Прошло, правда, уже пятнадцать лет с того дня. Принц до сих пор где-то задерживался. У меня действительно больше нет прыщей. На мне классные джинсы и новый белоснежный свитер. Я сбывшийся научный журналист. Выгляжу вполне изящной, тактичной и у меня красивые зеленые глаза. И новые серьги с сердечками Chopard Happy Diamonds. И «мерседес». Красного не случилось – мой однокурсник, узнав о мечте, купил мне игрушечный красный и вместо номеров приклеил на него надпись: «Мечтай о белом».
Жизнь вообще обычно оказывается лучшим сценаристом и сказочником. Вот была красная тетрадь с красивым умным мальчиком и вот реальность, в которой я смотрю как тоже наверняка чей-то Принц блюет на колеса моего белого «мерседеса».
***
Но Принц красивый, врать не буду.
Выглядит несчастным. Я показываю ему влажные салфетки. Он кивает и идет ко мне, держась за мою машину. Водитель бежит за ним. Я опускаю стекло, достаю несколько салфеток из пачки и даю ему по одной. И протягиваю пустой стакан из-под кофе для использованных. Он вытирает лицо и руки. Где-то я его видела. Водитель стоит рядом. Забирает стакан и берет его под руку, чтобы вернуться в S класс. Машины начали двигаться. Мне бы тоже пора. Но принц не уходит. Он облокотился на крышу моей машины и положил голову на руки. Его ширинка оказывается на уровне моего лица, поэтому я как изваяние смотрю, не моргая, вперед – на его S класс с аварийкой.
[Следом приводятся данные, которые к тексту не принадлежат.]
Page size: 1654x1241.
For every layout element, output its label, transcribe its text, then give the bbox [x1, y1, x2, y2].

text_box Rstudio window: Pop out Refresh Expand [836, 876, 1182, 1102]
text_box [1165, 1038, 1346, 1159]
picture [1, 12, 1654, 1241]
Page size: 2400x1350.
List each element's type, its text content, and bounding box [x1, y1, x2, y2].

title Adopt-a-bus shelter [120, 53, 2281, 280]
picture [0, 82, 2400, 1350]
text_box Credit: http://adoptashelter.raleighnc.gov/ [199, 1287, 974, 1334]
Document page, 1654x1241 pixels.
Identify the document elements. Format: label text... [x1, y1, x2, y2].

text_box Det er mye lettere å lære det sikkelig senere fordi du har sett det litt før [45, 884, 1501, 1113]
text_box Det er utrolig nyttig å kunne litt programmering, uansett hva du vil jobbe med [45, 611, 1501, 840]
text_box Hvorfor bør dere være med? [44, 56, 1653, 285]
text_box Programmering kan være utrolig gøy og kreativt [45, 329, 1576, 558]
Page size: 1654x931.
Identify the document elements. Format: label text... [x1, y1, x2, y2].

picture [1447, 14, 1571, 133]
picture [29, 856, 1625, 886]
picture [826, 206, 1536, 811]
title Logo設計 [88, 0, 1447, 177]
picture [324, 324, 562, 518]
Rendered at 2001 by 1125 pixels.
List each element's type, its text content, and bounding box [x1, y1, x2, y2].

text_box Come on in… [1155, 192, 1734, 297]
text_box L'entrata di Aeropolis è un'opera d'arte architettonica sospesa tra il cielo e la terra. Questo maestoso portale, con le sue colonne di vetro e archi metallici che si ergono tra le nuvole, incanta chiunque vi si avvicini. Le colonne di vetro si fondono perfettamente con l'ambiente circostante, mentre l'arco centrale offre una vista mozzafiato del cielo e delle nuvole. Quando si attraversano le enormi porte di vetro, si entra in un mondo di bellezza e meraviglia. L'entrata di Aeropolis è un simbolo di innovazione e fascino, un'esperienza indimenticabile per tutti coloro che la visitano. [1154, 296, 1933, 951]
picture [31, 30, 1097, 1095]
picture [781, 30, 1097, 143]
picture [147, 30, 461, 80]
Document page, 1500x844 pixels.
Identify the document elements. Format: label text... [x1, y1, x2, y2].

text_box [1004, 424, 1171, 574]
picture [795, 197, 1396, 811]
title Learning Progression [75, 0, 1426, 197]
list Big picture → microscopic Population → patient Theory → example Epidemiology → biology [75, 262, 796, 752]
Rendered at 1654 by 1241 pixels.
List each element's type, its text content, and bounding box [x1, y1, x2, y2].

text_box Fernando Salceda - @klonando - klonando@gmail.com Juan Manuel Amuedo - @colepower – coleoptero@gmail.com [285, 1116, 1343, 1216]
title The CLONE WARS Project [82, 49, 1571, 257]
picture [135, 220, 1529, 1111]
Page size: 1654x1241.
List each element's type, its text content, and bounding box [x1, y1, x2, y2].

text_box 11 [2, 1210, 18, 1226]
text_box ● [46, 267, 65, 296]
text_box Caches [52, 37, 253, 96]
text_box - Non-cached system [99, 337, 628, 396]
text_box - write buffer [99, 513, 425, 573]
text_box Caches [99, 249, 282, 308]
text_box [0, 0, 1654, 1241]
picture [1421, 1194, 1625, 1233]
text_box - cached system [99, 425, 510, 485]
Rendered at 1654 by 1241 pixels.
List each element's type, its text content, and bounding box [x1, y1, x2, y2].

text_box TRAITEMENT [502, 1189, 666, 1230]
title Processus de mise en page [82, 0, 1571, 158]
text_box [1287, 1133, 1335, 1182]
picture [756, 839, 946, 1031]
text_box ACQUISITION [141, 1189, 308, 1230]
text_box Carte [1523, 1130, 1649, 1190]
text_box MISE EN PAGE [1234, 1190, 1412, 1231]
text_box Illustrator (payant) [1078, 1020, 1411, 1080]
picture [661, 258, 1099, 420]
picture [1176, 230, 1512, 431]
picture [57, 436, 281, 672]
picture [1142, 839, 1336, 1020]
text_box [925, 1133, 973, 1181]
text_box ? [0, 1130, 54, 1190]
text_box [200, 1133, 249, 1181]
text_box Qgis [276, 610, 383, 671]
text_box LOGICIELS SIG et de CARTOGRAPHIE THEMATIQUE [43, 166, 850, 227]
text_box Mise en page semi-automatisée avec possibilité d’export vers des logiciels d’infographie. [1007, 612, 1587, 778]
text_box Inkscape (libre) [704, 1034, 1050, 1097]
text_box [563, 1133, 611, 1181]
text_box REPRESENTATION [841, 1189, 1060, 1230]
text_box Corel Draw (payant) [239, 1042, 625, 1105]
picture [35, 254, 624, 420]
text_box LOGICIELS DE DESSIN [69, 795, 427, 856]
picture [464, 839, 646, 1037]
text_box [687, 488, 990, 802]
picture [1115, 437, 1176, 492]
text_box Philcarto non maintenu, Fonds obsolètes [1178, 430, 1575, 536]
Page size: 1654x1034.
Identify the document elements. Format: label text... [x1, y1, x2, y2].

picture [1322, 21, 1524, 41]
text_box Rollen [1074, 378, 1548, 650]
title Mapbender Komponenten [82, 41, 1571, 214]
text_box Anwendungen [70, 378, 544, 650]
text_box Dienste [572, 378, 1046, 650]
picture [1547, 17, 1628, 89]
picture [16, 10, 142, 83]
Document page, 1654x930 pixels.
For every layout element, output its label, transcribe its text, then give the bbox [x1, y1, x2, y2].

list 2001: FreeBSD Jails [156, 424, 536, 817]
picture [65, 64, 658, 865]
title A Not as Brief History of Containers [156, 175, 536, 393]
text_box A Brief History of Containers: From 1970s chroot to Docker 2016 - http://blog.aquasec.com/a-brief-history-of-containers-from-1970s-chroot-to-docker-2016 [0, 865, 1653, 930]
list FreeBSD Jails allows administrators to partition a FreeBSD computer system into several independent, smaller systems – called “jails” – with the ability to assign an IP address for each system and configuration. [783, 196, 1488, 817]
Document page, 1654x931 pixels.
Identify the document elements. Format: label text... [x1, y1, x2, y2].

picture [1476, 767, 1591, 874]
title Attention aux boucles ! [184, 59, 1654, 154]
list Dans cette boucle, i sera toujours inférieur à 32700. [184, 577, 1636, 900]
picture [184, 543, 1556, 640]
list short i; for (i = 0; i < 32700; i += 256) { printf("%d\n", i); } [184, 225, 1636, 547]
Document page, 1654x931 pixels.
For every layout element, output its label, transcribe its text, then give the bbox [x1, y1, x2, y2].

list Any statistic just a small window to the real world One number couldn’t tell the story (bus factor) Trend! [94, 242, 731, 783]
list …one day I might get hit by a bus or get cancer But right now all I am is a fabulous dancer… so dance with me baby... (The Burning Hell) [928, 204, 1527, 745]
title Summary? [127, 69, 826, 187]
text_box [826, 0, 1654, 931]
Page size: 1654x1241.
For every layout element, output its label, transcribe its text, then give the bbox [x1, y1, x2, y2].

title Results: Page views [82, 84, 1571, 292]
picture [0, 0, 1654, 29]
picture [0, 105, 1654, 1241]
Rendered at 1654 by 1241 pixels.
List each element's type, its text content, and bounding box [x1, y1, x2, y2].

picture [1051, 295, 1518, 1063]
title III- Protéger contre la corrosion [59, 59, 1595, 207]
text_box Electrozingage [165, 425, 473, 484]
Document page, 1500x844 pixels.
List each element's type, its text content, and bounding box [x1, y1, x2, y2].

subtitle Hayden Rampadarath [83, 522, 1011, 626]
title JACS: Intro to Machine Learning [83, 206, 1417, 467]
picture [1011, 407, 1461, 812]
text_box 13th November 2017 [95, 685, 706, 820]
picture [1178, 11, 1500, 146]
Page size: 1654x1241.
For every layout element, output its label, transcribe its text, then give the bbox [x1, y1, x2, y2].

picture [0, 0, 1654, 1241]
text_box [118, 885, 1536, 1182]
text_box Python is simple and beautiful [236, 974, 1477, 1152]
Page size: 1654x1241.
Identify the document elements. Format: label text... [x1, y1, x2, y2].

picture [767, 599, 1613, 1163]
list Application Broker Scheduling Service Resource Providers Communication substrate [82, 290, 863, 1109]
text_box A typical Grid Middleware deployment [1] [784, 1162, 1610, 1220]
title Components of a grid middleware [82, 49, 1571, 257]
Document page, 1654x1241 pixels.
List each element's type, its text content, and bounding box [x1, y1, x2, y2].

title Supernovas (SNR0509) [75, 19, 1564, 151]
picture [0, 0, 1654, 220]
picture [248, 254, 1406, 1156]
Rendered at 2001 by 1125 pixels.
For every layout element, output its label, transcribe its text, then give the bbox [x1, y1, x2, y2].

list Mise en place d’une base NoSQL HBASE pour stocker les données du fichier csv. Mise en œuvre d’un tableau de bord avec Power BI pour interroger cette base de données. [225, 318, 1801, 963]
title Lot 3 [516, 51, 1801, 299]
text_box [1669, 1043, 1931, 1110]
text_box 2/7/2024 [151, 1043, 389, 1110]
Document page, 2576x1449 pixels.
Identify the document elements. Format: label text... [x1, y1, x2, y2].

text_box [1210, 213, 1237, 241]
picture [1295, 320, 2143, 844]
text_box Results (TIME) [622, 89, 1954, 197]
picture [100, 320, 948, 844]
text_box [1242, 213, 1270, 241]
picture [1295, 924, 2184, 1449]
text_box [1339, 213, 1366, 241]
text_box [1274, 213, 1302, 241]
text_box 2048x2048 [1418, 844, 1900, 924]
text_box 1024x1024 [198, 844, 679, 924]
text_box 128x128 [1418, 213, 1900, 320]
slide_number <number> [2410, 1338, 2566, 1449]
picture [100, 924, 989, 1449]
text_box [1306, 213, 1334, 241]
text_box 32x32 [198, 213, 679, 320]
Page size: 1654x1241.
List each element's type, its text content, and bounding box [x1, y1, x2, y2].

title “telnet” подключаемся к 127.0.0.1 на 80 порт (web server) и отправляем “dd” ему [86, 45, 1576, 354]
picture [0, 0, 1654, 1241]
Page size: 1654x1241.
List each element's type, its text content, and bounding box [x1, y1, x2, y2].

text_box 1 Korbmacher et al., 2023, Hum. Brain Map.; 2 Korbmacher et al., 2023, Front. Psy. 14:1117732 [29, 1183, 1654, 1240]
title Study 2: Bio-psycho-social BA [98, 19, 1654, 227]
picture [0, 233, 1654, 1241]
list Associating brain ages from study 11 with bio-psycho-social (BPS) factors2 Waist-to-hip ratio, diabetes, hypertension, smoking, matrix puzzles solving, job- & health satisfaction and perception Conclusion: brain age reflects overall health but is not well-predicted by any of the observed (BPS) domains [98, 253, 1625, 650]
Потом он наклоняется ко мне.
«Можешь отвезти меня домой? Это недалеко. Просто езжай за моей машиной. Не бойся.» И я почему-то кивнула и разблокировала двери. Честно, не знаю, почему. Я могла просто сказать «нет». Но не сказала. Знаешь, может потому, что мне стало интересно. Или просто потому, что я не успела подумать, как отказать. Я вообще в тот момент разучилась думать и разговаривать. А может потому, что однажды рискнув и поступив алогично и по-идиотски можно остаться счастливой на всю жизнь. Знаешь, я гадала себе однажды на кофейной гуще. Вернее, на кофейной чашке. И там была буква S – очень четкая. Ну, что это может быть кроме S класса?
Он положил в рот жвачку, обошел мою машину и сел рядом. Отодвинул кресло назад. Пристегнулся.
«Вкусно пахнет в машине. Хорошей девочкой.»
И мы поехали.
***
Если про хорошую девочку – это про не напиваться, то да – я хорошая девочка. Моя доза – это бокал для активации дофамина, для повышения настроения и удовольствия. Алкоголь – не стимулятор, а успокоитель. Он будоражит лишь в малых количествах – тогда, когда ты пьешь от радости. А когда пьешь, чтобы заполнить дыру в себе, ты пьешь много. Чтобы забыться. Чтобы спрятаться. Чтобы мозг заглушить. Потому что когда много алкоголя, информация в голове передается медленнее. Сердце выпрыгивает из реальности. Люди тупо чувствуют, хуже воспринимают и меньше помнят. И вообще меньше думают. Но думают ясно. Как правило, одну и ту же мысль.